§ What is needed
Extract the rows from the beginning through the line containing "சோதிடத்தைக்", including that line, and reproduce them without any change.

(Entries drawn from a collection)
|---|

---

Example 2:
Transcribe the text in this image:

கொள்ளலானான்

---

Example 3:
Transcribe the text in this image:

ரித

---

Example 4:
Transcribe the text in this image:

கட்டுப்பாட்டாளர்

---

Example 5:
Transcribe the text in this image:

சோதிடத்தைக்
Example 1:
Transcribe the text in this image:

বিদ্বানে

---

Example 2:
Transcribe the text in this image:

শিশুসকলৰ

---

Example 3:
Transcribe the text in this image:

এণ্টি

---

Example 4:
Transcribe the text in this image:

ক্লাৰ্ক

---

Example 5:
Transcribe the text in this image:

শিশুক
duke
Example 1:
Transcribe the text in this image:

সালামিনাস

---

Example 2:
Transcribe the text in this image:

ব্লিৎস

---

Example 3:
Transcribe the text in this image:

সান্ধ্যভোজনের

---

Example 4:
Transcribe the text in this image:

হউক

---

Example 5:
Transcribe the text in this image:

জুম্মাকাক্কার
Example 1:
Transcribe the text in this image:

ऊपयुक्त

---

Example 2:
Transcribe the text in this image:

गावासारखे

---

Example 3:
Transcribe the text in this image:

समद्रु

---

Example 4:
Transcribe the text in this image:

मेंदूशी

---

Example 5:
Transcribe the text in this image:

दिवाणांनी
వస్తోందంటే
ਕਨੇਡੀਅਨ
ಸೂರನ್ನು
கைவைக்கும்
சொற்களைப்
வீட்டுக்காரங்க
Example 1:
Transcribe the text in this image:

|---|

§ Solution to the problem
---

Example 2:
Transcribe the text in this image:

கொள்ளலானான்

---

Example 3:
Transcribe the text in this image:

ரித

---

Example 4:
Transcribe the text in this image:

கட்டுப்பாட்டாளர்

---

Example 5:
Transcribe the text in this image:

சோதிடத்தைக்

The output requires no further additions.